В пятницу 3 апреля 1931 года совершенно неожиданно произошло очень многое, положив начало всему остальному.

ГЛАВА XLIV

В пятницу 3 апреля в три часа дня заключенная номер 3921, отбывшая свой срок в тюрьме за шантаж и торговлю наркотиками и, как доверчиво полагала Энн, излечившаяся от героина, была освобождена. Перед освобождением номер 3921 (известная под именем Салли Свенсон, Сары Коган, Сью Смит и под многими другими именами) пила чай в кабинете начальницы, со слезами благодарности приняла десять долларов и заявила, что доктор Виккерс — ее благодетельница, вдохновительница и, по сути дела, ее ангел-хранитель.

В полночь в ту же пятницу Салли была арестована за то, что в состоянии сильного опьянения нанесла оскорбление действием вышибале вполне респектабельного и законопослушного тайного бара, а затем, следуя в тюремном фургоне в участок, ударила полицейского камнем, непонятно как оказавшимся у нее за пазухой, и распевала «Мадмуазель из Армантьера» в нецензурном варианте.

Поскольку в это время в Нью-Йорке не было никаких сенсаций, судебный репортер решил, что номер 3921 может дать неплохой материал, и поговорил с ней. Салли, которая отчаянно перетрусила, была исполнена раскаяния. По ее словам, все произошло из-за того, что в исправительной тюрьме, откуда она только что вышла, ее не только не наставили на путь истинный с помощью строгой дисциплины, а, наоборот, обращались с ней с такой малодушной мягкостью, что она вконец испортилась.

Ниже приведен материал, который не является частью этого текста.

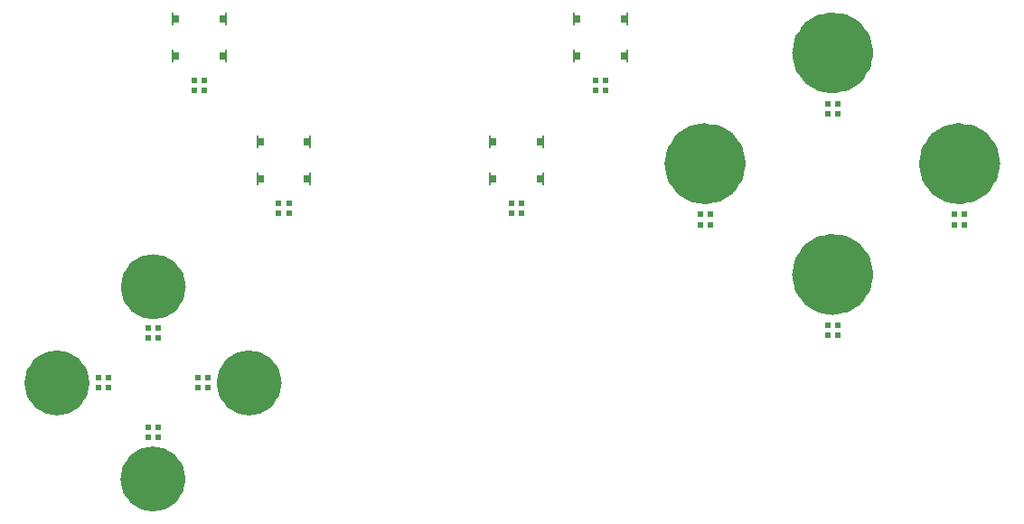
<source format=gbr>
G04 #@! TF.GenerationSoftware,KiCad,Pcbnew,7.0.2*
G04 #@! TF.CreationDate,2023-05-05T22:29:22-07:00*
G04 #@! TF.ProjectId,procon_gcc_button_board,70726f63-6f6e-45f6-9763-635f62757474,rev?*
G04 #@! TF.SameCoordinates,Original*
G04 #@! TF.FileFunction,Soldermask,Top*
G04 #@! TF.FilePolarity,Negative*
%FSLAX46Y46*%
G04 Gerber Fmt 4.6, Leading zero omitted, Abs format (unit mm)*
G04 Created by KiCad (PCBNEW 7.0.2) date 2023-05-05 22:29:22*
%MOMM*%
%LPD*%
G01*
G04 APERTURE LIST*
G04 Aperture macros list*
%AMFreePoly0*
4,1,21,-0.146464,0.553536,-0.145000,0.550000,-0.145000,0.355000,0.350000,0.355000,0.353536,0.353536,0.355000,0.350000,0.355000,-0.350000,0.353536,-0.353536,0.350000,-0.355000,-0.145000,-0.355000,-0.145000,-0.550000,-0.146464,-0.553536,-0.150000,-0.555000,-0.350000,-0.555000,-0.353536,-0.553536,-0.355000,-0.550000,-0.355000,0.550000,-0.353536,0.553536,-0.350000,0.555000,-0.150000,0.555000,
-0.146464,0.553536,-0.146464,0.553536,$1*%
G04 Aperture macros list end*
%ADD10C,3.050000*%
%ADD11C,3.800000*%
%ADD12FreePoly0,0.000000*%
%ADD13FreePoly0,180.000000*%
%ADD14R,0.550000X0.550000*%
G04 APERTURE END LIST*
D10*
X103900180Y-74241960D02*
G75*
G03*
X103900180Y-74241960I-1525000J0D01*
G01*
D11*
X155999320Y-44685900D02*
G75*
G03*
X155999320Y-44685900I-1900000J0D01*
G01*
X179839320Y-44685900D02*
G75*
G03*
X179839320Y-44685900I-1900000J0D01*
G01*
X167954000Y-55074000D02*
G75*
G03*
X167954000Y-55074000I-1900000J0D01*
G01*
D10*
X94910180Y-65241960D02*
G75*
G03*
X94910180Y-65241960I-1525000J0D01*
G01*
D11*
X167954000Y-34304000D02*
G75*
G03*
X167954000Y-34304000I-1900000J0D01*
G01*
D10*
X112910180Y-65241960D02*
G75*
G03*
X112910180Y-65241960I-1525000J0D01*
G01*
X103930180Y-56231960D02*
G75*
G03*
X103930180Y-56231960I-1525000J0D01*
G01*
D12*
X142104000Y-31124000D03*
D13*
X146554000Y-31124000D03*
X146554000Y-34624000D03*
D12*
X142104000Y-34624000D03*
X112404000Y-42624000D03*
D13*
X116854000Y-42624000D03*
X116854000Y-46124000D03*
D12*
X112404000Y-46124000D03*
D14*
X114154000Y-49349000D03*
X115104000Y-49349000D03*
X115104000Y-48399000D03*
X114154000Y-48399000D03*
D12*
X104504000Y-31124000D03*
D13*
X108954000Y-31124000D03*
X108954000Y-34624000D03*
D12*
X104504000Y-34624000D03*
D14*
X101930180Y-61056960D03*
X102880180Y-61056960D03*
X102880180Y-60106960D03*
X101930180Y-60106960D03*
X101900180Y-70366960D03*
X102850180Y-70366960D03*
X102850180Y-69416960D03*
X101900180Y-69416960D03*
X165579000Y-60799000D03*
X166529000Y-60799000D03*
X166529000Y-59849000D03*
X165579000Y-59849000D03*
X106254000Y-37849000D03*
X107204000Y-37849000D03*
X107204000Y-36899000D03*
X106254000Y-36899000D03*
X153624320Y-50410900D03*
X154574320Y-50410900D03*
X154574320Y-49460900D03*
X153624320Y-49460900D03*
X97260180Y-65716960D03*
X98210180Y-65716960D03*
X98210180Y-64766960D03*
X97260180Y-64766960D03*
X106560180Y-65716960D03*
X107510180Y-65716960D03*
X107510180Y-64766960D03*
X106560180Y-64766960D03*
X177464320Y-50410900D03*
X178414320Y-50410900D03*
X178414320Y-49460900D03*
X177464320Y-49460900D03*
X135954000Y-49349000D03*
X136904000Y-49349000D03*
X136904000Y-48399000D03*
X135954000Y-48399000D03*
X165579000Y-40029000D03*
X166529000Y-40029000D03*
X166529000Y-39079000D03*
X165579000Y-39079000D03*
D12*
X134204000Y-42624000D03*
D13*
X138654000Y-42624000D03*
X138654000Y-46124000D03*
D12*
X134204000Y-46124000D03*
D14*
X143854000Y-37849000D03*
X144804000Y-37849000D03*
X144804000Y-36899000D03*
X143854000Y-36899000D03*
M02*

</source>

Увидев, что репортер чрезвычайно заинтересован, и растаяв от мужского внимания, которого ей до последнего времени так не хватало, Салли добавила, что, когда ее отправили в тюрьму за какой-то пустячный шантаж, она была невинной деревенской девушкой, не знавшей вкуса алкоголя или никотина, уж не говоря о наркотиках, а пить и курить она научилась в тюрьме от избалованных и распущенных арестанток.

Этому рассказу газета отвела в субботу утром подвал на второй странице, как нельзя более кстати снабдив материалом для проповеди двух находившихся в затруднительном положении, хотя и прославленных манхэттенских проповедников, которые, пока не прочли газету, не имели представления о том, какое слово они скажут на следующий день жаждущей поучений пастве. Но так как темы своих проповедей они уже объявили заранее, то в воскресенье утром оба пророка произнесли под двумя разными названиями — «Гангстеры и евангелие» и «Когда наступит судный день?» — почти одинаковые проповеди, смысл которых сводился к следующему: основная причина новой волны преступлений, как свидетельствуют показания мисс Салли Свенсон, заключается в том, что тюрьма сделалась вертепом праздности и роскоши и страх больше не удерживает преступников от гнусных злодеяний. Один из преподобных специалистов по вопросам милосердия ратовал за возобновление телесных наказаний, второй выдвигал в качестве нового средства долголетнее одиночное заключение с тем, чтобы преступник мог только читать библию и размышлять о содеянных грехах.

Энн рассмеялась, прочтя в понедельник утром эти обличения. Ну кто же всерьез согласится с этими доктринами, столь популярными в 1800 году?.

Днем она получила анонимную телеграмму: «Смотрите проповеди достопочтенных инголда сноу сегодняшних газетах наконец люди разглядели тебя волк овечьей шкуре».

Уже с утра у нее на столе лежало девятнадцать бранных писем, из них три анонимных. Она не успела дойти до тюрьмы, а ей уже звонили из разных газет.